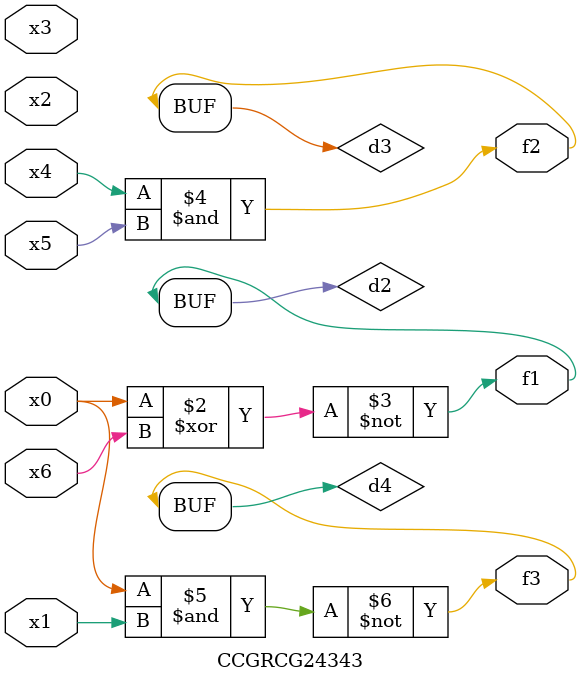
<source format=v>
module CCGRCG24343(
	input x0, x1, x2, x3, x4, x5, x6,
	output f1, f2, f3
);

	wire d1, d2, d3, d4;

	nor (d1, x0);
	xnor (d2, x0, x6);
	and (d3, x4, x5);
	nand (d4, x0, x1);
	assign f1 = d2;
	assign f2 = d3;
	assign f3 = d4;
endmodule

</source>
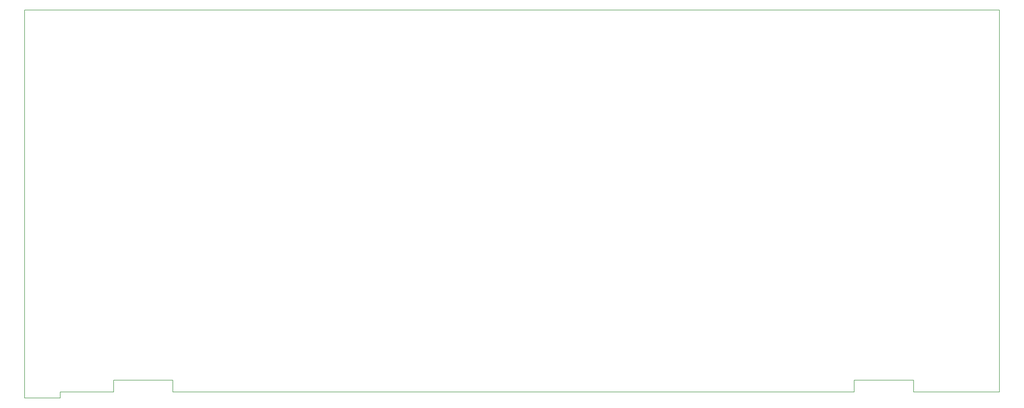
<source format=gm1>
%TF.GenerationSoftware,KiCad,Pcbnew,5.1.9+dfsg1-1~bpo10+1*%
%TF.CreationDate,2021-03-26T13:46:26+01:00*%
%TF.ProjectId,A130XE_KB_MX,41313330-5845-45f4-9b42-5f4d582e6b69,2.0*%
%TF.SameCoordinates,Original*%
%TF.FileFunction,Profile,NP*%
%FSLAX46Y46*%
G04 Gerber Fmt 4.6, Leading zero omitted, Abs format (unit mm)*
G04 Created by KiCad (PCBNEW 5.1.9+dfsg1-1~bpo10+1) date 2021-03-26 13:46:26*
%MOMM*%
%LPD*%
G01*
G04 APERTURE LIST*
%TA.AperFunction,Profile*%
%ADD10C,0.150000*%
%TD*%
%TA.AperFunction,Profile*%
%ADD11C,0.200000*%
%TD*%
G04 APERTURE END LIST*
D10*
X376000000Y-85000000D02*
X376000000Y-214000000D01*
D11*
X47000000Y-216000000D02*
X47000000Y-85000000D01*
X59000000Y-216000000D02*
X47000000Y-216000000D01*
X59000000Y-214000000D02*
X59000000Y-216000000D01*
X77000000Y-214000000D02*
X59000000Y-214000000D01*
X77000000Y-210000000D02*
X77000000Y-214000000D01*
X97000000Y-210000000D02*
X77000000Y-210000000D01*
X97000000Y-214000000D02*
X97000000Y-210000000D01*
X327000000Y-214000000D02*
X97000000Y-214000000D01*
X327000000Y-210000000D02*
X327000000Y-214000000D01*
X347000000Y-210000000D02*
X327000000Y-210000000D01*
X347000000Y-214000000D02*
X347000000Y-210000000D01*
X376000000Y-214000000D02*
X347000000Y-214000000D01*
X47000000Y-85000000D02*
X376000000Y-85000000D01*
M02*

</source>
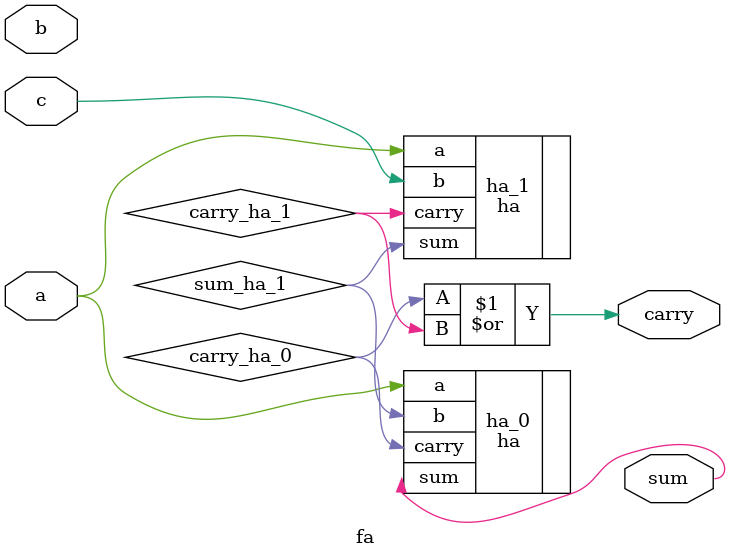
<source format=v>
module fa (
  // inputs
  input  wire a, 
  input  wire b,
  input  wire c,
  // outputs
  output reg sum,
  output reg carry
);
  // gate logic
  wire carry_ha_0;
  wire sum_ha_1;
  wire carry_ha_1;  

  ha ha_0 (.a (a), .b (sum_ha_1), .sum (sum),      .carry (carry_ha_0));
  ha ha_1 (.a (a), .b (c),        .sum (sum_ha_1), .carry (carry_ha_1));

  or or_0 (carry, carry_ha_0, carry_ha_1);

endmodule

</source>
----
* **What is needed**
A precise repetition of every entry, free of pictures, is the expected answer.

* **Answer box**
<source format=v>
module CCGRCG24343(
	input x0, x1, x2, x3, x4, x5, x6,
	output f1, f2, f3
);

	wire d1, d2, d3, d4;

	nor (d1, x0);
	xnor (d2, x0, x6);
	and (d3, x4, x5);
	nand (d4, x0, x1);
	assign f1 = d2;
	assign f2 = d3;
	assign f3 = d4;
endmodule

</source>
<source format=gm1>
%TF.GenerationSoftware,KiCad,Pcbnew,5.1.9+dfsg1-1~bpo10+1*%
%TF.CreationDate,2021-03-26T13:46:26+01:00*%
%TF.ProjectId,A130XE_KB_MX,41313330-5845-45f4-9b42-5f4d582e6b69,2.0*%
%TF.SameCoordinates,Original*%
%TF.FileFunction,Profile,NP*%
%FSLAX46Y46*%
G04 Gerber Fmt 4.6, Leading zero omitted, Abs format (unit mm)*
G04 Created by KiCad (PCBNEW 5.1.9+dfsg1-1~bpo10+1) date 2021-03-26 13:46:26*
%MOMM*%
%LPD*%
G01*
G04 APERTURE LIST*
%TA.AperFunction,Profile*%
%ADD10C,0.150000*%
%TD*%
%TA.AperFunction,Profile*%
%ADD11C,0.200000*%
%TD*%
G04 APERTURE END LIST*
D10*
X376000000Y-85000000D02*
X376000000Y-214000000D01*
D11*
X47000000Y-216000000D02*
X47000000Y-85000000D01*
X59000000Y-216000000D02*
X47000000Y-216000000D01*
X59000000Y-214000000D02*
X59000000Y-216000000D01*
X77000000Y-214000000D02*
X59000000Y-214000000D01*
X77000000Y-210000000D02*
X77000000Y-214000000D01*
X97000000Y-210000000D02*
X77000000Y-210000000D01*
X97000000Y-214000000D02*
X97000000Y-210000000D01*
X327000000Y-214000000D02*
X97000000Y-214000000D01*
X327000000Y-210000000D02*
X327000000Y-214000000D01*
X347000000Y-210000000D02*
X327000000Y-210000000D01*
X347000000Y-214000000D02*
X347000000Y-210000000D01*
X376000000Y-214000000D02*
X347000000Y-214000000D01*
X47000000Y-85000000D02*
X376000000Y-85000000D01*
M02*

</source>
<source format=v>
module fa (
  // inputs
  input  wire a, 
  input  wire b,
  input  wire c,
  // outputs
  output reg sum,
  output reg carry
);
  // gate logic
  wire carry_ha_0;
  wire sum_ha_1;
  wire carry_ha_1;  

  ha ha_0 (.a (a), .b (sum_ha_1), .sum (sum),      .carry (carry_ha_0));
  ha ha_1 (.a (a), .b (c),        .sum (sum_ha_1), .carry (carry_ha_1));

  or or_0 (carry, carry_ha_0, carry_ha_1);

endmodule

</source>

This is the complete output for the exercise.